■ **Bloco de texto**:
........

Advogado de Berzoini pede retratação da Folha por “barriga” no caso do dossiê
Em carta ao ombudsman da Folha de S.Paulo, o advogado Fernando Tibúrcio, contratado pelo presidente licenciado do PT, Ricardo Berzoini, questiona a ausência de retratação do jornal diante de uma “barriga” cometida pelo repórter Kennedy Alencar, em repo
Publicado 28/11/2006 18:39
“Barriga”, no jargão jornalístico, significa notícia falsa. No domingo, em manchete principal, a Folha anunciava que “Para a PF, Berzoini mandou comprar dossiê”. No dia seguinte, o relatório parcial apresentado pela PF à Justiça do Mato Grosso do Sul não apresentava Berzoini como mandante da compra do dossiê. Toda a imprensa noticiou o fato, mas a Folha não fez o desmentido.
“Os bem informados leitores da Folha certamente se perguntaram se o jornalista teria sozinho encontrado o fio da meada que tantos brasileiros estão procurando há dois meses ou se teria, num sentido diametralmente oposto, dado causa a um dos mais graves erros da história recente da imprensa”, escreve o advogado.
Na carta, Tiburcio relata com detalhes todos os acontecimentos e questiona o silêncio da Folha diante do “tiro n´água” do último domingo.
Leia a íntegra da carta:
Senhor Ombudsman,
A edição do último domingo da Folha de S.Paulo estampou, em manchete de primeira página, que “Para PF, Berzoini mandou comprar dossiê”. Três manchetes internas nas páginas A4, A6 e A8 anunciavam o “furo” obtido pelo jornalista Kennedy Alencar junto a fontes policiais e ao Ministério Público e “antecipavam” as conclusões do relatório parcial que acaba de ser entregue a Justiça Federal do Mato Grosso.
Ao lerem a manchete da primeira página – não corroborada por outros veículos da imprensa, que se limitaram a “cozinhar” uma reportagem que muito provavelmente julgaram ter pouca credibilidade, sempre em poucas linhas e sem nenhum destaque –, os bem informados leitores da Folha certamente se perguntaram se o jornalista teria sozinho encontrado o fio da meada que tantos brasileiros estão procurando há dois meses ou se teria, num sentido diametralmente oposto, dado causa a um dos mais graves erros da história recente da imprensa.
Antes de mais nada quero, por não ser este o espaço apropriado, deixar claro que não vim aqui clamar pela inocência do meu cliente. Deixo a cargo do tempo e das investigações a incumbência de explicitá-la.
Mas, colocando novamente o bonde nos trilhos, estou certo de que os leitores do jornal têm uma opinião claramente formada quanto ao que foi tão destacadamente trazido ao conhecimento público pelo jornal de maior circulação no País, no dia da semana com maior número de leitores e – coincidência, imagino – justamente quando se realizava a reunião do Diretório Nacional do Partido dos Trabalhadores. Até porque boa parte dos leitores da Folha tem o hábito de ler outros jornais, de buscar a informação onde quer que ela esteja, e tem uma suficiente noção dos princípios que norteiam a produção de um jornal com a importância da Folha de S.Paulo. Isso por si só traça o perfil do leitor da Folha. Desafortunadamente, um perfil que parece ter sido ignorado ou ao qual fez pouco caso o jornalista Kennedy Alencar.

........

■ **Dados armazenados**:
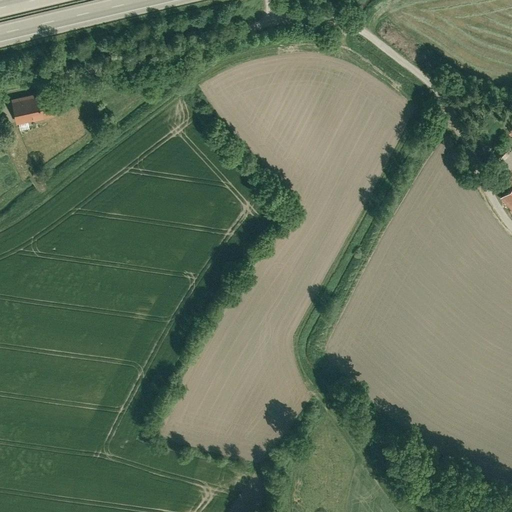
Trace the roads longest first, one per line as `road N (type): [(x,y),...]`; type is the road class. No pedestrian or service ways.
road 1 (residential): [(268,20),(346,19),(431,80),(511,221)]
road 2 (residential): [(268,20),(113,69),(0,79)]
road 3 (motorway): [(0,32),(140,0)]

........

■ **Tarefas propostas**:
• 1. Segundo o texto sobre a carta do advogado de Berzoini, qual é o significado de “barriga” no jargão jornalístico?
• 2. Dê prosseguimento ao texto sobre a carta do advogado de Berzoini a partir do último período apresentado.
Os dados não são necessários para resolver o que se pede.

■ **Resultados do exercício**:
• 1. Notícia falsa.

• 2.
Esse mesmo leitor, lamentavelmente, ainda não pôde ver esclarecido o reprovável episódio da compra do dossiê. Algo que parece que só o jornalista Kennedy Alencar viu.
Não é meu propósito especular se Kennedy Alencar vislumbrou uma luz no fim do túnel com seus próprios olhos ou através dos olhos de outros, quem estaria por trás da notícia ou a quem aproveitava o esfolamento político do deputado Ricardo Berzoini. Nem conjecturar se os nomes de Daniel Dantas ou de outros personagens aparecem nas matérias como eco de mais uma teoria conspiratória (a propósito, a informação de que Dantas estaria sendo investigado não foi confirmada pelo superintendente da Polícia Federal em Mato Grosso, Daniel Lorenz, em entrevista concedida ontem a Paulo Henrique Amorim). Ou ainda advogar a tese um tanto nebulosa que ouvi de pelo menos um jornalista de que Kennedy Alencar teria propositalmente deixado vazar um, no jargão jornalístico, “balão de ensaio”. Sou particularmente avesso a especulações e radicalmente avesso a irresponsabilidades.
O que me interessa, sendo alguém que participou ativamente dos acontecimentos que antecederam a publicação da notícia, é discutir se o jornalista Kennedy Alencar se ateve aos princípios do bom jornalismo e dessa forma, pelas suas mãos de ombudsman, possibilitar que uma crítica interna circule pela Redação e em última análise contribua para o aprimoramento constante por que passa o jornal. Aliás, a Folha é um jornal que considero, antes de mais nada, sério. Afinal, é de amplo conhecimento que a Folha foi o primeiro veículo a normatizar a concepção de jornalismo, hoje condensada no Novo Manual da Redação. E é justamente em razão dessa seriedade que tomo a liberdade de escrever-lhe estas linhas. Fosse o contrário, não desperdiçaria o meu tempo.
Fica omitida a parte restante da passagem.